During the Article 32 hearings in 1970, MacDonald had said: “I let go of the club and I was struggling with these two people and I realized that, you know, I couldn’t punch back. My hands were like bound up in my own pyjama top. I couldn’t get them out of the sleeve or something . . . as I was struggling, I received another what seemed like fairly impressive blow on the side of my arm and said to myself, ‘What do I do now?’ Really I was just struggling, trying to get my hands free. My hands themselves were free, but the pyjama stop was around my wrist and between my wrist and just around part of my hand really. And in the struggle, I had hold of one of these hands – I don’t know which one – and in the hand I saw a blade.”

The pyjama top, MacDonald maintained, had been damaged in that attack. So in the courtroom, Blackburn and Murtagh staged a dramatic reconstruction of events. With a similar pyjama top wrapped around his hands, Murtagh tried to fend off a series of blows from Blackburn, who was wielding an ice pick. The prosecution showed that the resulting holes in the pyjama top were jagged and torn, not smooth and round like the holes in MacDonald’s pyjama jacket. Also, during the re-enactment, Murtagh received a small wound on his left hand. But when MacDonald had been examined at Womack Hospital, he had no wounds on his arms or hands. The inference was that he had not been involved in a struggle as he claimed.

Dr Thornton then repeated the pyjama-folding experiment, using a ham, and testified that the pyjama top did not have to be stationary to give clean, round holes when stabbed with an ice pick. It could just as easily have been in motion.

Stombaugh also testified that the bloodstains on MacDonald’s pyjama top indicated that the tears in the fabric occurred afterwards as the stains on either side of the tears matched. The implication was that MacDonald had already fought with Colette. Her blood had stained his pyjama jacket. Then he had lain it on her body and stabbed through it. The defence had been given no chance to examine any lab notes supporting this new theory. When Segal asked for the photographic evidence, Stombaugh was unable to provide it. Nevertheless, the prosecution was able to make this assertion and the defence had no way to refute it.

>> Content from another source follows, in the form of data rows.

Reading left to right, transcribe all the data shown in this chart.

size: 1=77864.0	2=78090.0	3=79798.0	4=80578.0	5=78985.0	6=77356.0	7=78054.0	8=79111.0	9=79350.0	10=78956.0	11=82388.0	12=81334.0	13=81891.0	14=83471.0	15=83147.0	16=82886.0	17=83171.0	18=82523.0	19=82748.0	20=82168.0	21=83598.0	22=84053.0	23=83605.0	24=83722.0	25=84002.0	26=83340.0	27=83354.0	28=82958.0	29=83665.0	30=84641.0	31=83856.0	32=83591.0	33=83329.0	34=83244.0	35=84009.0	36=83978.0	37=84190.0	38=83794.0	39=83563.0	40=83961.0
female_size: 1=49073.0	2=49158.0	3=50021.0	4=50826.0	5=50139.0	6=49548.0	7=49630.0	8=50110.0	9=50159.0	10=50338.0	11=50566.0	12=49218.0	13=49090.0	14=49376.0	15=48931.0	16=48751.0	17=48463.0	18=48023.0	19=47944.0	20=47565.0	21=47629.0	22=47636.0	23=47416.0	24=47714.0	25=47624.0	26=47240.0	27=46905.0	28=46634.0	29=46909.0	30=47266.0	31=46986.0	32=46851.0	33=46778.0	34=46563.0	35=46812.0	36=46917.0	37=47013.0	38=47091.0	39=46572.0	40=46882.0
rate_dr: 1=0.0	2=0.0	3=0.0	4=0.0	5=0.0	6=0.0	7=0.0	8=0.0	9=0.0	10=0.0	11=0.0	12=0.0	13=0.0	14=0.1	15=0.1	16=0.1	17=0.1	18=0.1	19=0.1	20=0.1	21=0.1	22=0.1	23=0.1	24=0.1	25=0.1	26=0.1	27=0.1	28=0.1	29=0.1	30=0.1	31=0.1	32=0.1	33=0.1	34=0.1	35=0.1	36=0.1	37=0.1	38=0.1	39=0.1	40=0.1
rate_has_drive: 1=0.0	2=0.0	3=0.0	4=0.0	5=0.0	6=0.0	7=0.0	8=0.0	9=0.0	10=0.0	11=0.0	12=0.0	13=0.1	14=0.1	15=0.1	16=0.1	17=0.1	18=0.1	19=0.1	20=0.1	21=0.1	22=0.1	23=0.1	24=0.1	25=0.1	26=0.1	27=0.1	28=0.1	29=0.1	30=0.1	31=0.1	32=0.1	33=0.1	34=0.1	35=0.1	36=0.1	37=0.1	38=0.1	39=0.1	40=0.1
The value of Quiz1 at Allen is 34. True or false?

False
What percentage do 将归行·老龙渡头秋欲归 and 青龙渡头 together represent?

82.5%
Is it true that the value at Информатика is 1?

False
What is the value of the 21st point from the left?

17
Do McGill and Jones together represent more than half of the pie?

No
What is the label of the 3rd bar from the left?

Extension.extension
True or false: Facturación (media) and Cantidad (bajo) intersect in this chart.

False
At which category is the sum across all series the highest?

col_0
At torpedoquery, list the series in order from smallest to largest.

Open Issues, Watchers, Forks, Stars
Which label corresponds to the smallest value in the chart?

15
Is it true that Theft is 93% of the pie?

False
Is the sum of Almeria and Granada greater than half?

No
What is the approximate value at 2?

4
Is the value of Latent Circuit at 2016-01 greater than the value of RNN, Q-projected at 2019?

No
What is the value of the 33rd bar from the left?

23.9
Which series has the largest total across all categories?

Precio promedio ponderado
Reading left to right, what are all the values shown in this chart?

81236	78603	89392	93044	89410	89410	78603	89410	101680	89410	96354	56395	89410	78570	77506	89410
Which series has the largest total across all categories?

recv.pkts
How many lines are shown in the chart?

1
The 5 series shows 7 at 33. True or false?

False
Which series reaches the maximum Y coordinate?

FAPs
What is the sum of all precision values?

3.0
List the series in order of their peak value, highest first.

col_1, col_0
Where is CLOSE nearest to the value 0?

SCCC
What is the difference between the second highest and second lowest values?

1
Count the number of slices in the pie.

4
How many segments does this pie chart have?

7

Years later, when the defence team finally got its hands on the lab notes through the Freedom of Information Act, they found that Janice Glisson, a technician at the army’s forensic lab, had explored the same bloodstain theory and had come to a different conclusion. She had found that the stain edges on either side of the rips did not match, so the pyjama top was ripped before it was stained, not afterwards.

Stombaugh also claimed that he found a bloody hair from Colette’s head entwined with a fibre from MacDonald’s pyjamas. The defence knew nothing of this. The evidence had been provided by Murtagh, but he had not told Segal of its existence. Again the defence was wrong-footed and could not challenge the evidence. But they questioned how such damning physical evidence had not been produced nine years earlier.

Again, when laboratory notes were obtained through the Freedom of Information Act years later, it was clear that the CID combed through the physical evidence three times and found no hair entwined in a fibre. The bloodstained hair in question was not even Colette’s, but that of Kimberley. And it was not entwined with fibres from MacDonald’s pyjamas.